In this space, there seems to be a notion that doing art for art’s sake makes more sophisticated art. Whereas if you get into content, this becomes ordinary or less important artistically. So, there is that big discussion around what constitutes meaningful art. Am I even an experimental filmmaker if I introduce content as a critical element of my work? I am an experimental filmmaker, but I think there are a lot of people in the experimental film scene who don’t view me that way because I have content.

Michael: As part of this human world – International Human Rights Film Festival you were holding a masterclass with the title: Can the experimental be political? What are some of the questions and issues you were raising in line with this?

Canada is a colonial nation, there are about 40 different Indigenous cultures in Canada. So it’s not really a white country. The Indigenous population where I live, in particular, is proportionally very high. However, what ends up happening in experimental filmmaking in Canada is that it is a white practice. And so when I say that, this also means it is a practice of privilege. There are not that many non-white people in experimental filmmaking in Canada. Those who are not white, are often people who pass as white - like me. And there are almost no Indigenous creators. It’s really a white space.

Experimental filmmaking also tends to be handed from person to person. There is very little opportunity to enter into it without mentorship, and so you need somebody to allow you to enter into it - and commonly mentorships are facilitated more easily if somebody understands your cultural context. And so, experimental filmmaking in Canada is very separated from what is happening in Canada and as a result, I have a very difficult relationship with it because it is so exclusionary. Art for the sake of art becomes the domain of the experimental filmmakers; and the minute you use experimental filmmaking to reflect cultures or experiences separate from the mainstream, this is where you deviate from it.

I have recently been researching a number of filmmakers in Canada for curatorial purposes. Franci Duran and soJin Chun are two of them.

▶ **Directions**
Write the next part of the interview on experimental filmmaking in Canada, starting right after its last sentence.

▶ **Exercise data**
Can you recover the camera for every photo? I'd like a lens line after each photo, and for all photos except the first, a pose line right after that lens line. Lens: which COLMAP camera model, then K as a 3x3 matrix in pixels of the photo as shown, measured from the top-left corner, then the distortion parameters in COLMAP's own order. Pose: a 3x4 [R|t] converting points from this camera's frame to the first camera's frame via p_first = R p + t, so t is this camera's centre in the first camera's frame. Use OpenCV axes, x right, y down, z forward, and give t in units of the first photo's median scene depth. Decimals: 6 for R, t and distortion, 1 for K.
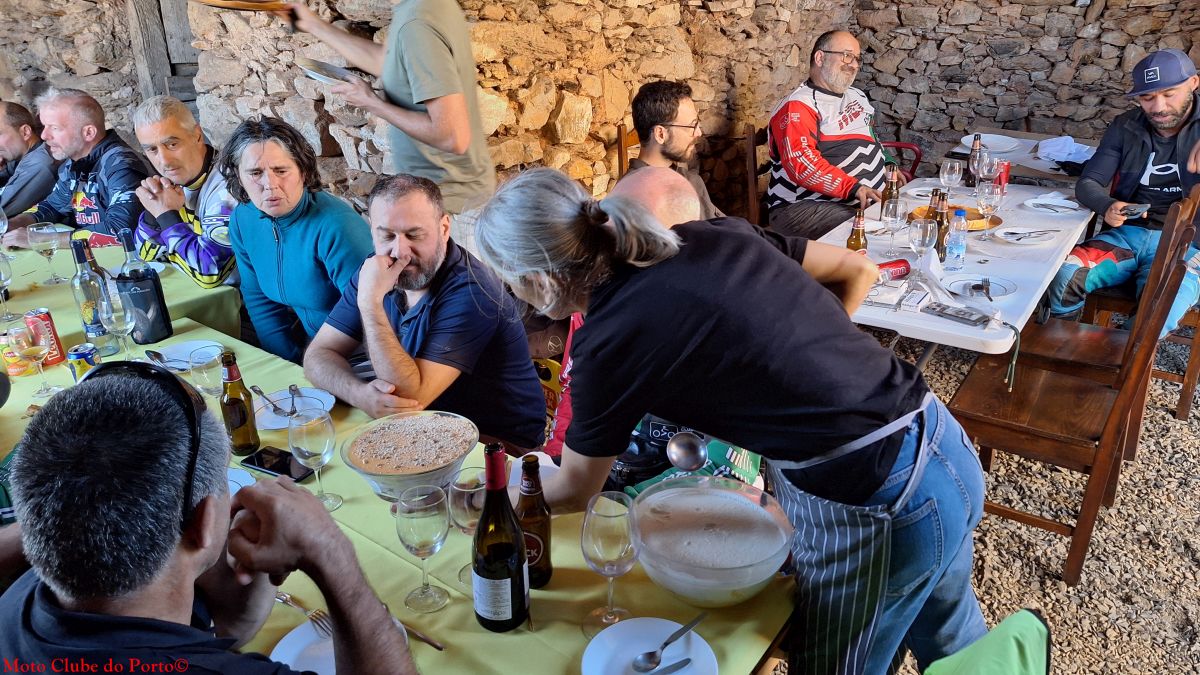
lens RADIAL K [[828.4, 0, 607.4], [0, 828.4, 334.9], [0, 0, 1]] dist [0.056817, -0.062841]
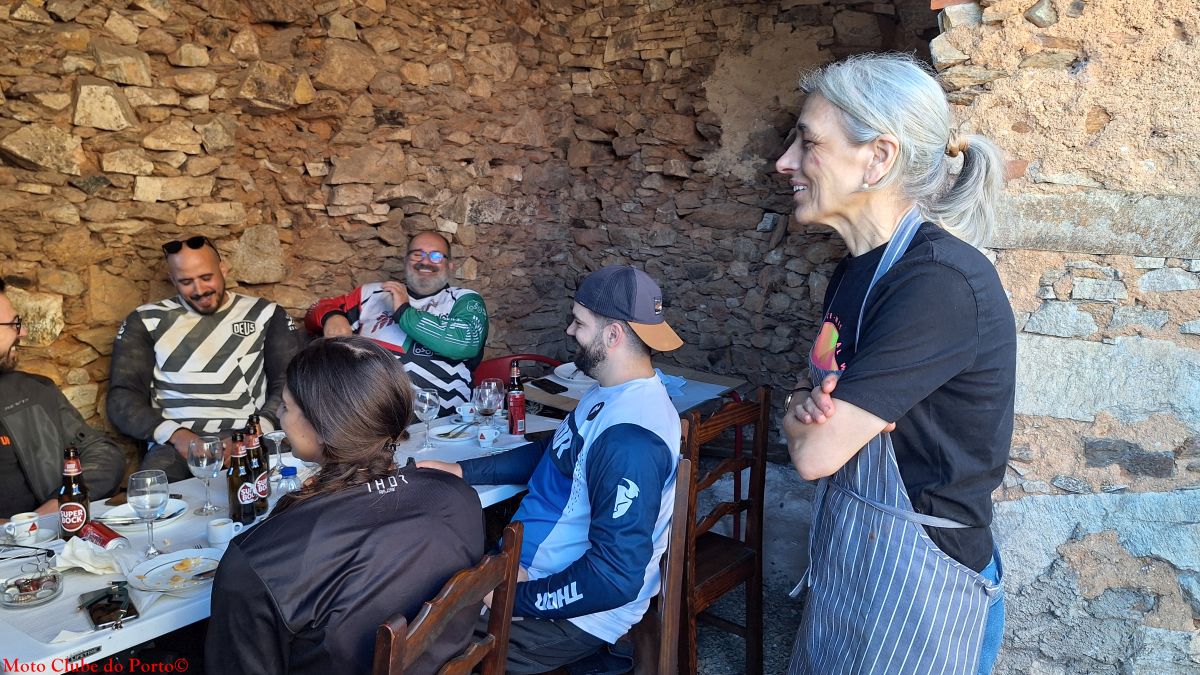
lens RADIAL K [[807.5, 0, 600.0], [0, 807.5, 337.5], [0, 0, 1]] dist [0.053483, -0.096067]
pose [[0.997933, 0.046567, -0.044292, 0.425044], [-0.056021, 0.968046, -0.244436, -0.052934], [0.031494, 0.246412, 0.968653, 0.165796]]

▶ **Answer to this problem**
And so I wanted to use the master class to talk about this as a through-line – what is the experimental and what is the political? Is there another way of entering into a process that considers bridging that gap? What is the responsibility of experimental film practitioners to bridge that gap - to find mentees and find a new way of working within the political? Experimental film can be used to express a lot in a very condensed period of time. 

Lara: I think it's interesting that you talk about a responsibility inherent in filmmaking, due to the fact it is a practice of privilege. Has this awareness changed over the past years?

Social justice documentaries can also be very voyeuristic. They tend to be outsiders coming into different places, with a very voyeuristic lens. So, is there a way to create a more personal experience, to join something together more artistically, so people can make documents of their own experience? In a way social media almost reflects this better, you see a new social media language being created, which is starting out to create a new medium of meaningfulness within the social justice domain.

I think it’s time for experimental to grow up and start challenging itself with content and with the politicial, with cinema that can move beyond a suburban, middle class experience of privilege. That’s what I wanted to talk about, and talk about filmmakers who challenge this idea.

And when I talk about mentorship within experimental filmmaking, I do think it is the responsibility of experimental filmmakers at a certain point in their careers to also find people who do not look like them and do not come from their same culture, to exchange. I think that is part of the bridge-building that is inherently the responsibility of an experimental filmmaker.